Now Abigail and Alicia hid in an old burnt-out farmhouse, which many were too scared to tear down, courtesy of ghost stories curated by local children. At night, Abigail would run off to steal cabbage and corn from neighboring farms and bring them back for Alicia and her to eat. Abigail had to labor away to make the food soft enough for Alicia to swallow, but she did not mind, not really. She stole books from churches, and clothing from what the richer people no longer wanted.

Alicia, on the other hand, sat in her pile of potato sacks and dried grass all day, living in her imagination. Many of the potato sacks had a small hole cut at the top for her head, as armholes were not necessary. She had no way to communicate her unhappiness with Abigail, other than flailing around noisily, crying. That usually ended in a beating for nearly blowing their cover, but Alicia knew it was necessary.

In her books, people were treated worse for lesser things. Like Jesus. He was crucified for being a good person. In some of her books, people were sacrificed just because a lunatic told them to. At least Abigail just gave her a good whack and left it at that.

Sometimes kids would come into the farmhouse, trying to be brave, and Abigail would throw things at them while hiding on some of the sturdier foundation beams. That kept intruders away from another week or so. But sometimes the kids would come while Abigail was out stealing, and Alicia would have to scare kids away while pushing stacks of wood and moldy potatoes over. She was quite small and could hide quite easily.

Alicia only had two things to do, read and imagine, but on the cold windy nights, where she would have to burrow into the hay, she had another favorite thing.

Once, on one of her scavenging hunts, Abigail found a package in an alley-way, filled with green and red plastic. She brought it home, hoping to decorate to a farm house a little more. On arriving home, she found Alicia watching in memorization as the makeshift lamp spun around in the breeze. It had holes poked in the sides, which made it seem like stars shining on the dark wooden walls.

Soon enough, Alicia fell asleep, and Abigail went out foraging for food. She always checked garbage piles, as occasionally people threw out charred roasts, which she was always happy to eat. Whilst rummaging through the pile, she found a can of glue, unopened. This gave her the most marvelous idea.

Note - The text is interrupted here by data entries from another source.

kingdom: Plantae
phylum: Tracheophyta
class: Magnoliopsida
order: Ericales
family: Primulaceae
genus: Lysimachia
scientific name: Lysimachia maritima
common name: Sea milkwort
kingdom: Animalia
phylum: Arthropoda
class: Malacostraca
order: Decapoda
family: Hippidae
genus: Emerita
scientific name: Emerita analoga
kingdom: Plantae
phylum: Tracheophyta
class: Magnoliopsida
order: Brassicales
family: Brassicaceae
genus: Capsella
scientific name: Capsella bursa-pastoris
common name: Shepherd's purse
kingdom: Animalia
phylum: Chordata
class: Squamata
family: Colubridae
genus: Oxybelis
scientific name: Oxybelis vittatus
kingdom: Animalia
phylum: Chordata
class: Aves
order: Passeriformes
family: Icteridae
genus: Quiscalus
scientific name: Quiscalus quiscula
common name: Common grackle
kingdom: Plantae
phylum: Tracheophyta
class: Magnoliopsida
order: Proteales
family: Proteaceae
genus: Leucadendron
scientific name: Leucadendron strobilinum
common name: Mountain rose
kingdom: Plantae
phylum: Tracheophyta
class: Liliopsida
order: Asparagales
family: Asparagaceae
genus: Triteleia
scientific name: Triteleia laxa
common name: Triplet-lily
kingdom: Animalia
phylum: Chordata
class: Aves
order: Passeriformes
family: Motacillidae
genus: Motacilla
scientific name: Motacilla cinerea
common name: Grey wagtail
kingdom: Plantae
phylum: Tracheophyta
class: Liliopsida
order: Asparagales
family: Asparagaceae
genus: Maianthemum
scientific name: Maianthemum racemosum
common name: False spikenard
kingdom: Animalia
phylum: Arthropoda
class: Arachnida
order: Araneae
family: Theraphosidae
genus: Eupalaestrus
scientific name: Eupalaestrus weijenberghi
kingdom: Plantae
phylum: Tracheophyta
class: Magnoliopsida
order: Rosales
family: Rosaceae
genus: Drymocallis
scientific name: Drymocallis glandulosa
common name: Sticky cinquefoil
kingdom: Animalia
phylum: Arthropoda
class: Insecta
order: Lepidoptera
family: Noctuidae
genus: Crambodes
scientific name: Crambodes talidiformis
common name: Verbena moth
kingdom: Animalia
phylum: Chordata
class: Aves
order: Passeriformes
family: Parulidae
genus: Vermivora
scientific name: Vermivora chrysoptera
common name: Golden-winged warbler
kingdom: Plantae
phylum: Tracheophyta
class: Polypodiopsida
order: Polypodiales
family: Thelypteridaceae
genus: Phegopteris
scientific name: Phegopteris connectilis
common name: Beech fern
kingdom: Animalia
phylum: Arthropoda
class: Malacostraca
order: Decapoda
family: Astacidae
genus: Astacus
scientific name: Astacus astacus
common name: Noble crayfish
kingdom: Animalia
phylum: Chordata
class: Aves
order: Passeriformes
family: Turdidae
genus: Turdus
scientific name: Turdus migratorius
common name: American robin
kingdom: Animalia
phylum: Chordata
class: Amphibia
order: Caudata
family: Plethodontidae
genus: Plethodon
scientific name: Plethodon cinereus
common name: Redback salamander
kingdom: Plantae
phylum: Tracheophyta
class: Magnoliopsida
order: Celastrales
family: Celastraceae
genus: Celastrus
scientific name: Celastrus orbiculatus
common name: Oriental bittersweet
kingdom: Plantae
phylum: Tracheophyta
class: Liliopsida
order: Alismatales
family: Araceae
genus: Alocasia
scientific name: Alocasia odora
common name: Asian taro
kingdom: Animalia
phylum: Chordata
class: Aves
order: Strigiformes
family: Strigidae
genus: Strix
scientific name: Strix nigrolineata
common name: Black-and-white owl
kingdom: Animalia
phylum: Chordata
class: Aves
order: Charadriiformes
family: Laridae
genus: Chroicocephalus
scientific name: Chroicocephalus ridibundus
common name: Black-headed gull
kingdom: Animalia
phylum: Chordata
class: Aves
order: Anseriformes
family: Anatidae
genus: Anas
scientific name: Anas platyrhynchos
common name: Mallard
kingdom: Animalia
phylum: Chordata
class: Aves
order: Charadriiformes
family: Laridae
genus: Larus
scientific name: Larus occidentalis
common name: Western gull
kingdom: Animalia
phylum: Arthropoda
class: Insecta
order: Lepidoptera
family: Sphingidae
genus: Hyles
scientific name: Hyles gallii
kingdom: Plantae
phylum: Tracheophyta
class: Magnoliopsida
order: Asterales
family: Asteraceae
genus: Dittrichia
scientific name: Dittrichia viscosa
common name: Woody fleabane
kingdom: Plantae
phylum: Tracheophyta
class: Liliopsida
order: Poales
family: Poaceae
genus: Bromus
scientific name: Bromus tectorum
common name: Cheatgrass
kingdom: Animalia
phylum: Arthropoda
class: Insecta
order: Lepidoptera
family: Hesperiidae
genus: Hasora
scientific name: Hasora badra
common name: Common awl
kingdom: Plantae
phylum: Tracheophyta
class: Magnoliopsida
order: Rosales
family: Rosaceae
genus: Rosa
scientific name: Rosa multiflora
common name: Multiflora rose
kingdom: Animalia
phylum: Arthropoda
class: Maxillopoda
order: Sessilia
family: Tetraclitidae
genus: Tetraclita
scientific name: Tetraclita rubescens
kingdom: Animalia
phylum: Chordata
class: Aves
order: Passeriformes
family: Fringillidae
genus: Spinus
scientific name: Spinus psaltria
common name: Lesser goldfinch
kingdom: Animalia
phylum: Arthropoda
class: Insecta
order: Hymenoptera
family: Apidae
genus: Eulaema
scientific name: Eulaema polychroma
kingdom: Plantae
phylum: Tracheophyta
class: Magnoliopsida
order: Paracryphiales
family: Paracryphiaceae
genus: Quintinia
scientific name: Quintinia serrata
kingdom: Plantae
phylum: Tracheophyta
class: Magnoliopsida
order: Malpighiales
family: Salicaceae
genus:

She brought it home, forgetting about the corn, and set to work, gluing the red and green plastic sheets around the can, which made an incredible light show for Alicia. However, to keep it from running out of its thrill, Abigail only used it n the coldest and windiest of nights.

Alicia loved the glow of green and red. They quickly became her favorite colors, and she would beg Abigail in her own way every night to put the lamp on. Her special way was by spinning around ad making a gurgling noise, which must have represented the wind in some way.
While Alicia watched the beautiful glow splatter her face, Abigail sat and wondered what she was missing out on. A normal life? If she wasn’t constantly protecting Alicia from the real world, perhaps she’d be married with completely regular children, or perhaps she’d be even worse of, and not have the humor of Alicia in her life. She found her ways to be funny and especially liked to put on shows for Abigail. Quiet, armless shows, but shows, nonetheless.

She’d make quite a good clown,’ Alicia thought to herself one night.

The next day, she went about her usual business, stealing this, stealing that, when she heard screams from nearby. “Fire! There’s a fire in the ol’ ghost house!” Nobody was worried about the house. They were worried about the dry grass catching on fire and burning up the other houses. Abigail, on the other hand, dropped everything she had stolen and ran as fast as she could to the house.


She grabbed buckets of water from the neighbors’ farm and threw them at the fire. Trying to find a way in. But nothing worked. The tin roof eventually collapsed and snuffed out the fire for the most part. A few buckets of water later and she could climb in, trying to find her poor sister. And when she did, it was a sight nobody wanted to see. Near the main fire that Abigail kept going while she was gone, was Alicia, burnt to a crisp, holding a stick in her teeth, the lantern next to her, the other end of the stick inside.

She must have tried to light the lantern herself. She knocked it down and the flaming stick must’ve caught her hair, which must’ve caught the hay, which must’ve led to all of this. And now Alicia was gone, and she had died in the most painful, lonely way imaginable.